TASK INSTRUCTIONS
Resume the description of the miniaturized focus shifters with new text that starts right after its last sentence.

Figure 4: Concept for a miniaturized focus shifter with two lenses for each beam. One lens is movable to introduce the required focus shift between the relay lenses and after the F-Theta lens.

The optical design of the focus shifter is shown in Figure 5.  Each focus shifter consists of two commercially available lenses grinded down to an outer diameter of 6 mm. By moving the first lens ±5 mm along the optical axis of the beam, a total focus shift of 7.2 mm or a symmetrical shift of ±3.6 mm can be achieved for each individual beam

Figure 5: Optical design of miniaturized focus shifters. In the upper beam path, the first lens is in its “zero”-position. The lower beam paths show the first lens in the +5 mm (red beam path) and -5 mm (green beam path) position.
© Fraunhofer ILT, Aachen, Germany.
Figure 5: Optical design of miniaturized focus shifters. In the upper beam path, the first lens is in its “zero”-position. The lower beam paths show the first lens in the +5 mm (red beam path) and -5 mm (green beam path) position.

The mechanical design of the focus shifter is shown in Figure 6. Commercially available, high dynamic linear stages are used to move the first lens in the desired position while the second lens is held in place.

Figure 6: Half-section view of the focus shifters. The movable lenses are positioned via miniaturized, high dynamic linear stages.
© Fraunhofer ILT, Aachen, Germany.
Figure 6: Half-section view of the focus shifters. The movable lenses are positioned via miniaturized, high dynamic linear stages.
Figure 7: Frontal and isometric view of the updated focus shifters design. The new star shaped arrangement of the linear stages increases the distance between the stages and heavily reduces the interference of the stages with each other.
© Fraunhofer ILT, Aachen, Germany.
Figure 7: Frontal and isometric view of the updated focus shifters design. The new star shaped arrangement of the linear stages increases the distance between the stages and heavily reduces the interference of the stages with each other.

Extensive tests of the focus shifters showed, that the strong permanent and electromagnets within neighbouring linear stages heavily influence each other while moving. Thus, an updated design for the focus shifters was developed that increases the distance between the linear stages by arranging the stages in a star shape (cf. Figure 7). To avoid inductive effects from the strong and changing magnetic fields within the mechanical parts, the focus shifters were made out of polyether ether ketone (PEEK) – a readily machinable polymer (cf. Figure 8+9).

Figure 8: Top view of the focus shifters. To avoid inductive effects from the changing magnetic fields around the linear stages within e.g. aluminium , all parts were manufactured out of PEEK.
© Fraunhofer ILT, Aachen, Germany.
Figure 8: Top view of the focus shifters. To avoid inductive effects from the changing magnetic fields around the linear stages within e.g. aluminium , all parts were manufactured out of PEEK.

EXTRACTED RECORDS
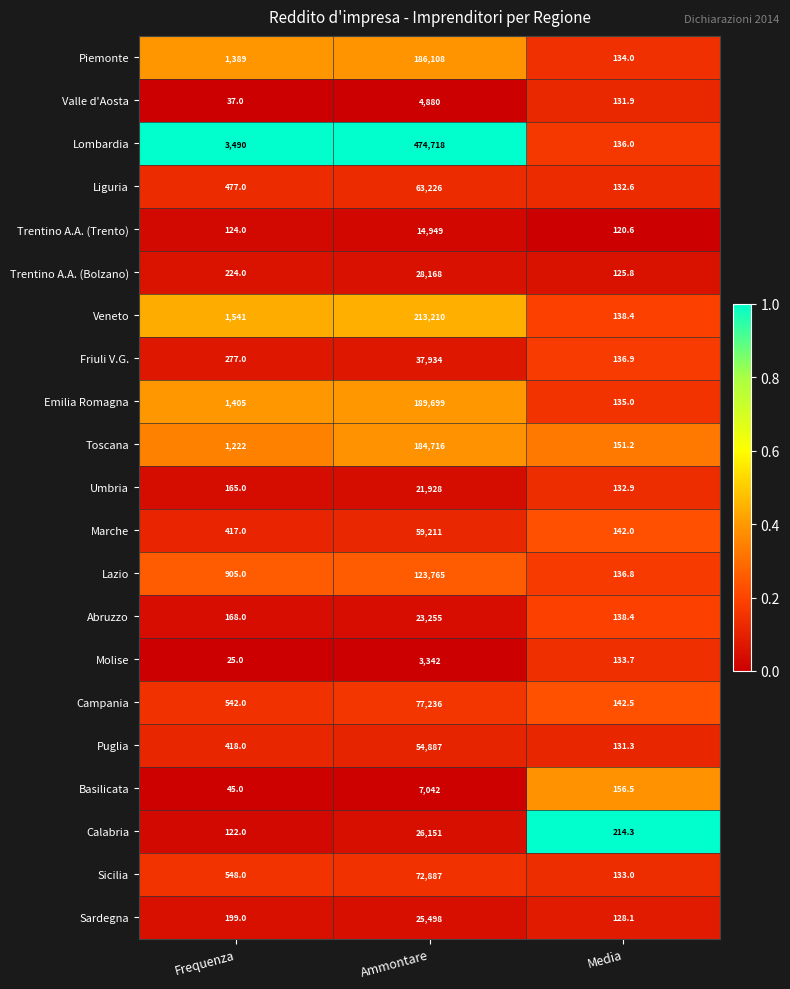

What is the difference between the maximum and minimum values in the Calabria series?

26029.0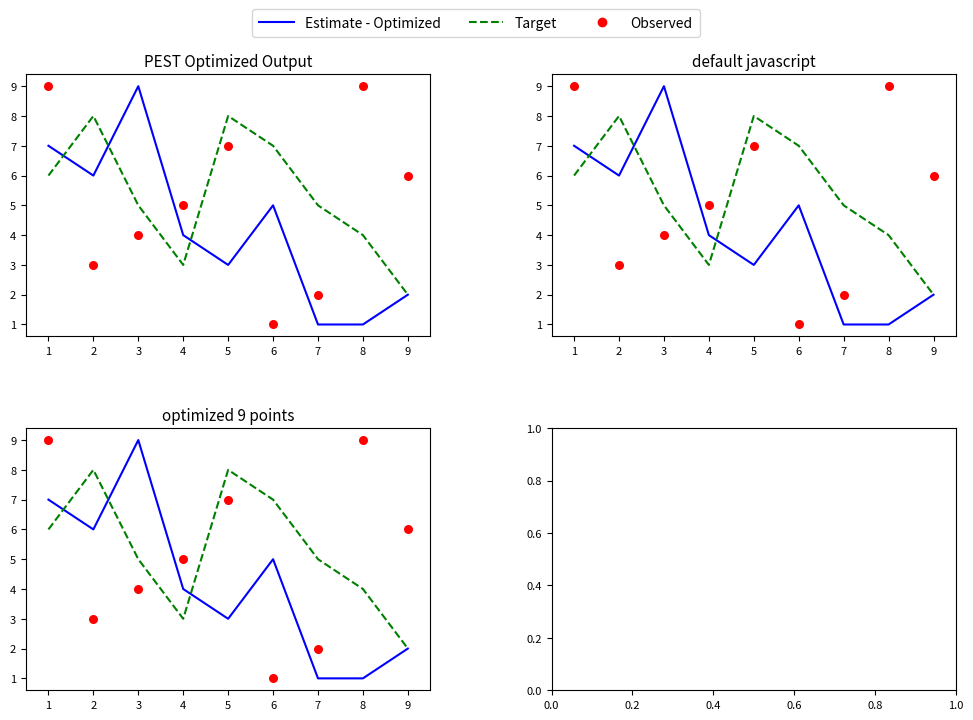

Which series has the largest total across all categories?

Target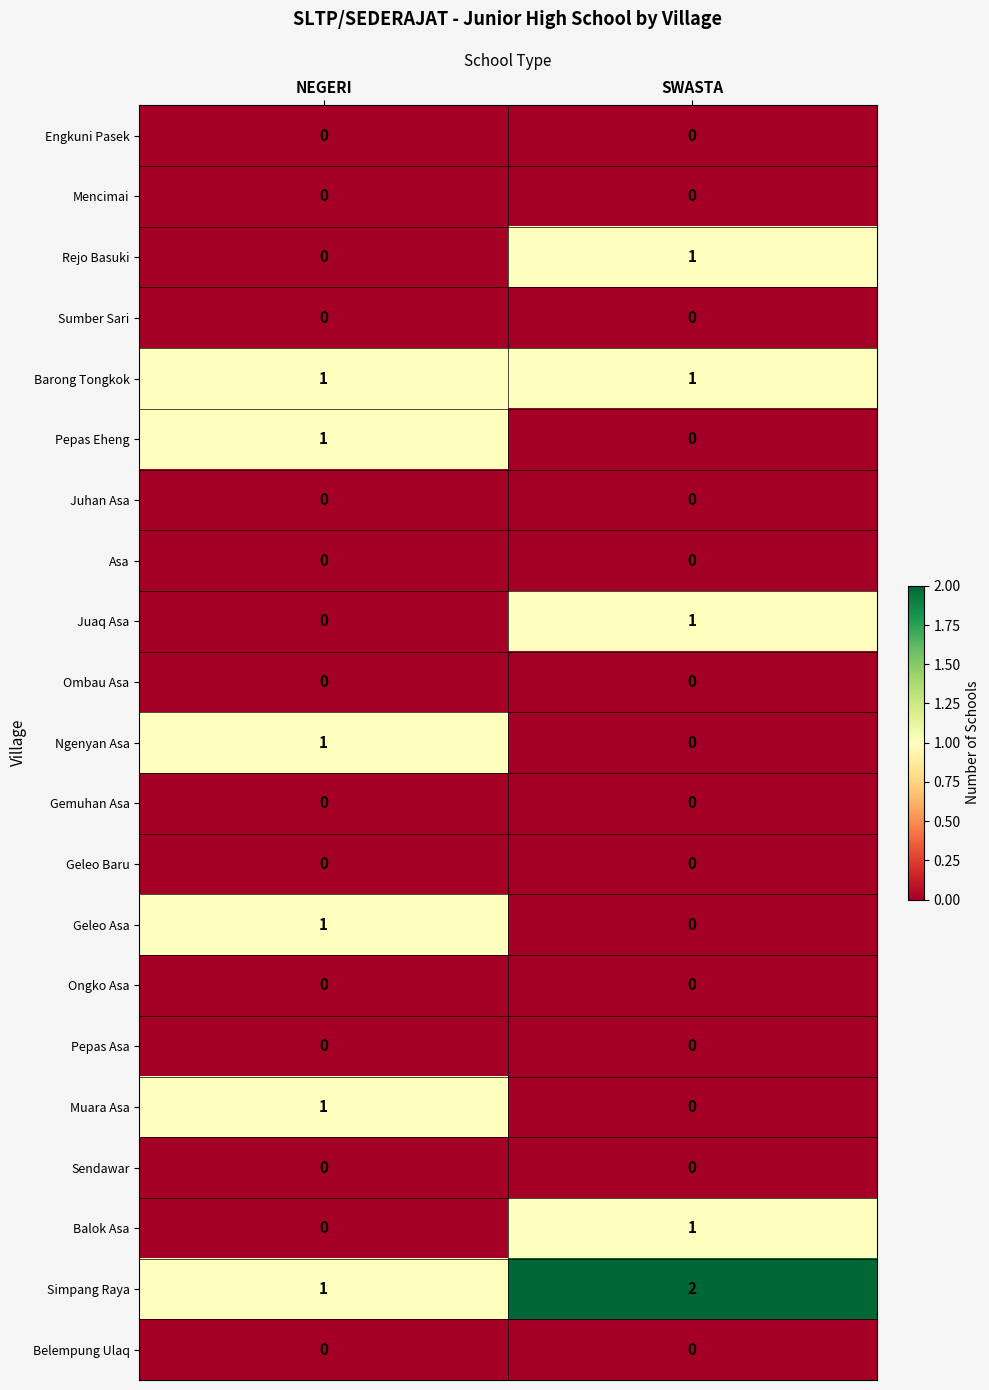

Is it true that Balok Asa equals -1 at NEGERI?

False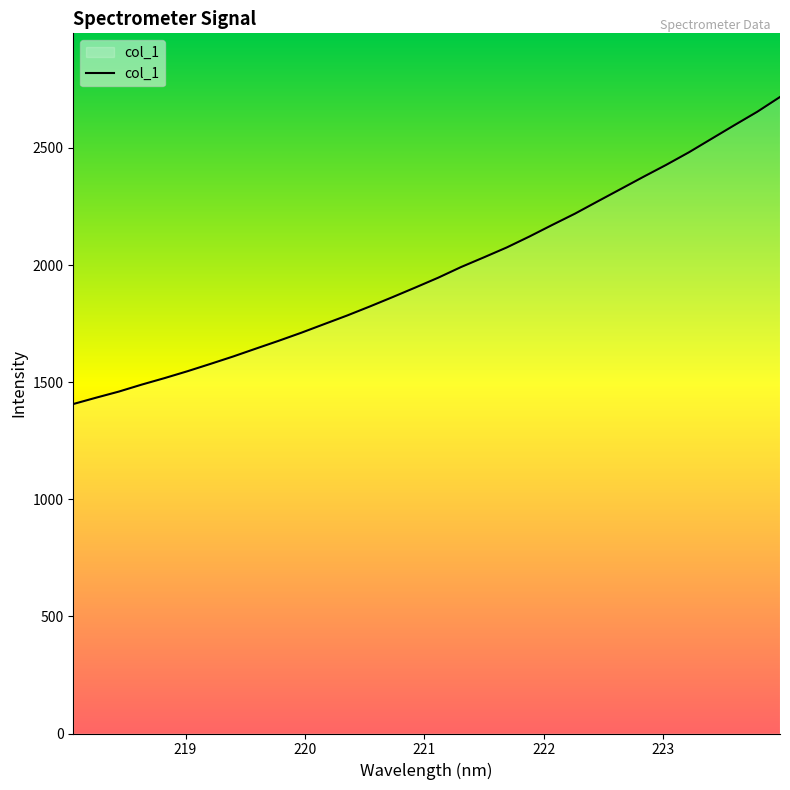

What is the minimum value shown in the chart?

1406.7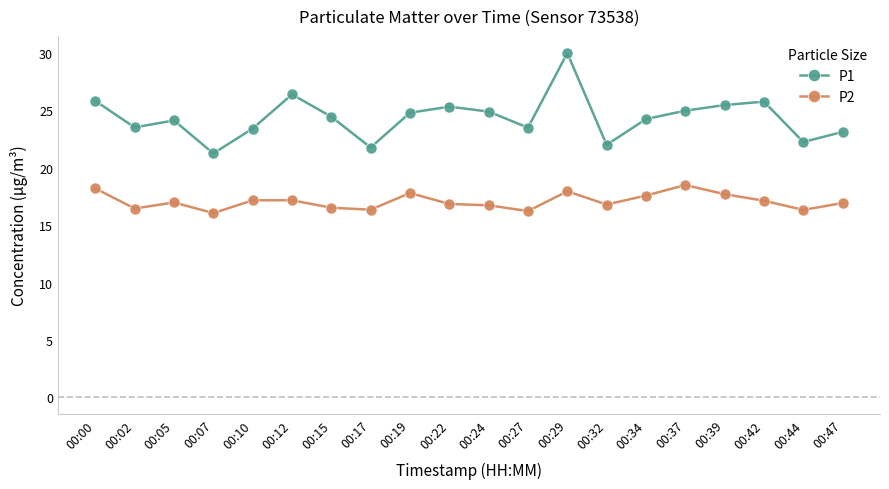

List the series in order of their overall mean, lowest first.

P2, P1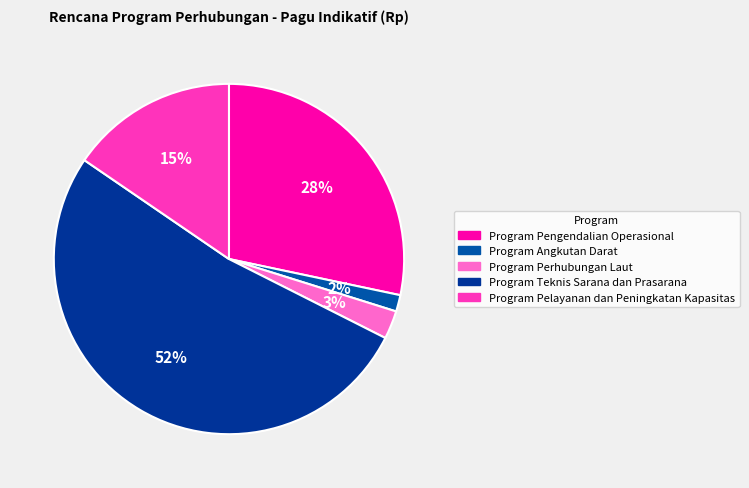

The Program Perhubungan Laut slice represents 3% of the pie. True or false?

True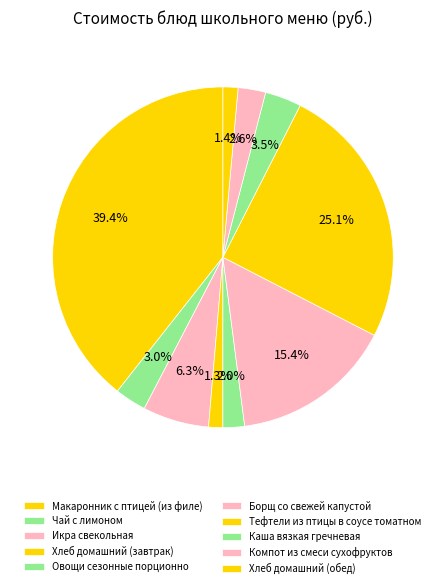

Count the number of slices in the pie.

10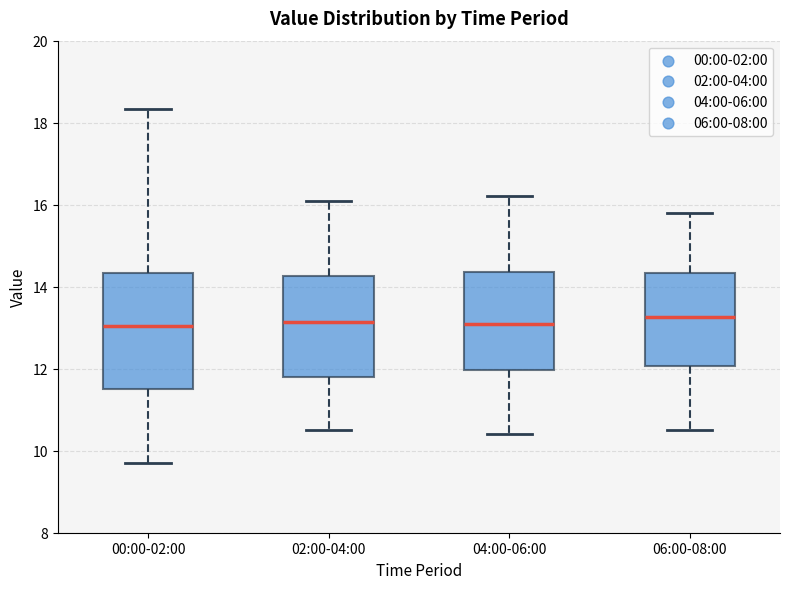

Where does the upper whisker of the box for 06:00-08:00 end on the y-axis? The values are not printed on the chart, so give them approximately, as read against the axis.

15.8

RESULT
Figure: 9: Front view of the focus shifters.
© Fraunhofer ILT, Aachen, Germany.
Figure: 9: Front view of the focus shifters.

x-y-control unit

While the whole spot array can be laterally moved over the work piece with the laser scanner, the lateral movement of single beams relative to the spot array is not state of the art for multi-beam optics. The lateral position of a beam in the focal plane of the focusing lens is directly related to the lateral position of each beam between the first and the second relay module. Therefore, by laterally shifting a beam between the two relay modules, the beam is also laterally shifted in the focal plane of the focusing lens. The ratio between these lateral shifts is the ratio of the focal lengths of the f-theta lens and the second relay module.

To realise such a lateral shift, a plane-parallel glass plate can be placed in the beam path (cf. Figure 10). Tilting the glass plate results in a lateral shift of the beam after the glass plate. The direction of a beam is not altered by a plane-parallel glass plate. If the glass plate can only be rotated around one axis, two glass plates per beam are required to adjust each beam in x- and y-direction.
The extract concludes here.